University lecturer reflects on Antarctica adventures
Dr Jeff Evans was part of special research expedition
AN ACADEMIC from Loughborough University has shared his experiences of life in Antarctica aboard a research vessel.
At the start of January, Dr Jeff Evans, a senior lecturer in physical geography in the School of Social Sciences, boarded the 134m-long S. A. Agulhas II – one of the largest and most modern research ships anywhere in the world.
He joined more than 30 international scientists from different scientific fields and renowned organisations on the Weddell Sea Expedition, which is to attempt to locate and survey Sir Ernest Shackleton’s lost ship Endurance, and increase understanding of Larsen-C, one of the largest ice shelves in Antarctica.
The expedition’s science programme has been completed and many of the scientists – including Dr Evans – have now bid a fond farewell to the S.A. Agul has II as it heads to the Endurance wreck site.
Dr Evans carried out extensive research into ice-mass and environmental change in the Arctic and Antarctic and participated and co-led the coring work on Larsen-C.
He said: “Much of our time has been spent along the edge of the Larsen-C Ice Shelf where science operations involved repeated oceanographic measurements of the water column adjacent to the ice shelf to determine the volume and rate of fresh, cold ice-shelf water formation due to the melting of the ice shelf base and the intrusion of relatively warmer water masses from the Weddell Sea under the ice shelf.

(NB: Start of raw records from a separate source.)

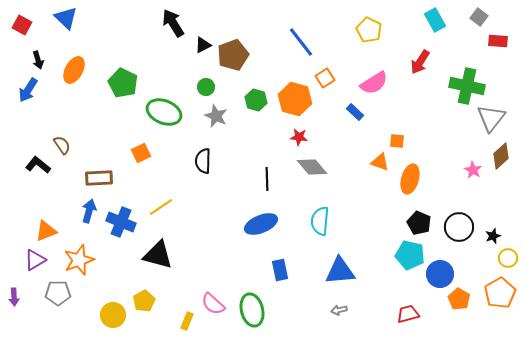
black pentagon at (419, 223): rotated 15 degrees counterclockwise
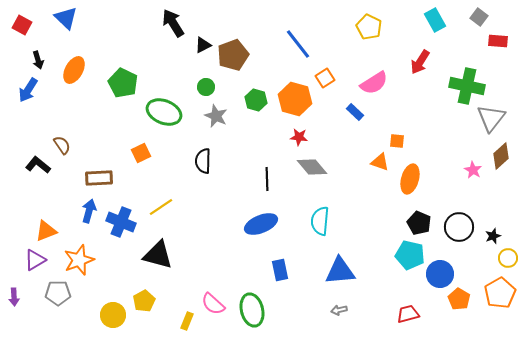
yellow pentagon at (369, 30): moved 3 px up
blue line at (301, 42): moved 3 px left, 2 px down
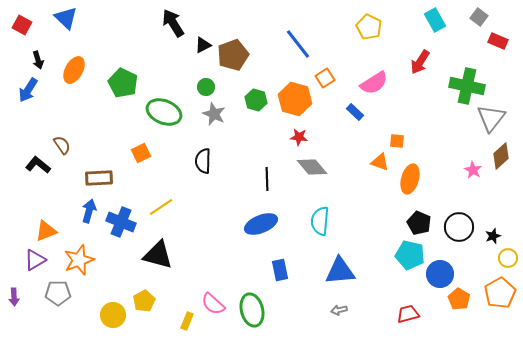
red rectangle at (498, 41): rotated 18 degrees clockwise
gray star at (216, 116): moved 2 px left, 2 px up
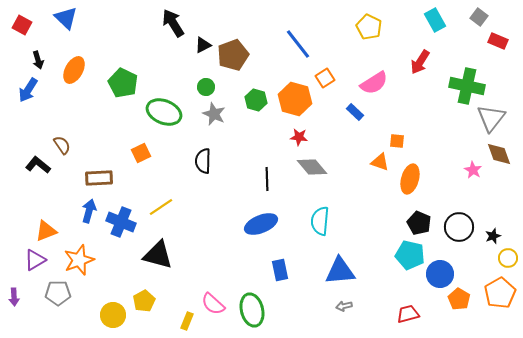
brown diamond at (501, 156): moved 2 px left, 2 px up; rotated 68 degrees counterclockwise
gray arrow at (339, 310): moved 5 px right, 4 px up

“We also continued to core sea-floor sediments along the front of the Larsen-C Ice Shelf.
“Coring of sediments in the region has proved a challenge with many coring attempts failing.”
During his trip they used two autonomous underwater vehicles (AUV) and their downward and upward looking swath systems to image the underside of sea-ice floes and sea-floor areas inaccessible to the ship.

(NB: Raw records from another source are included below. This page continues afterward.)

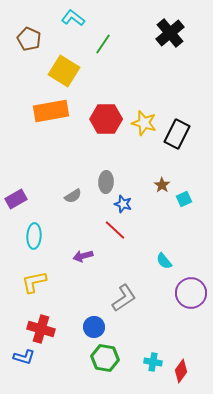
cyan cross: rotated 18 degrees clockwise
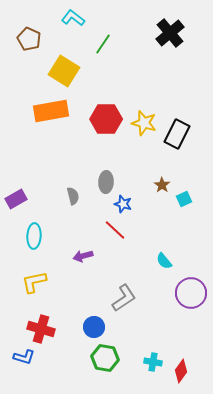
gray semicircle: rotated 72 degrees counterclockwise
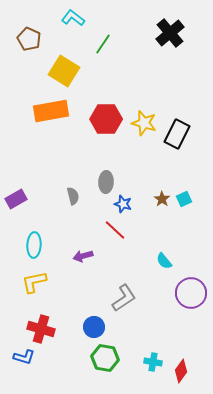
brown star: moved 14 px down
cyan ellipse: moved 9 px down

AUV surveys of the underside of a range of ice-floes were undertaken in order to measure the roughness or irregularity and depth of the sea ice base.
AUV surveys of the underside of seaice floes are not without their challenges.
He said: “It was during the survey of a multi-year sea-ice floe (ice thickness of 20–30m) that the AUV terminated its mission due to an error and it surfaced under the ice floe and became trapped in an ice cavity rather than surfacing in open water.
“This meant that the ship had to carefully and incrementally break the ice floe in order to get closer to the trapped AUV.”
Dr Evans said the favourable sea-ice conditions next to the Larsen-C Ice Shelf changed towards the end of the planned science time.
He said: “Prolonged easterly to southeasterly winds caused the dense pack ice to spill around the northern end of A68 and to start filling the open water between the iceberg and the ice shelf edge.
“Therefore, the science programme at the Larsen-C Ice Shelf was curtailed a day earlier than originally planned, and instead, our science efforts were switched to the more partially sea-ice covered waters of the Larsen-B and Larsen-A areas to the north.”
The ship is currently headed to the Endurance wreck site where technicians from Ocean Infinity, Deep Ocean Search and Eclipse will undertake the search.
The search for the wreck is expected to be extremely challenging in terms of negotiating the ice and deploying and recovering the AUV.
The sea-floor in the Endurance wreck search area is mainly flat, so any ship wreck or associated debris should stand out, and the cold oxygen-poor waters will prevent decay or rotting of the ship’s wooden hull.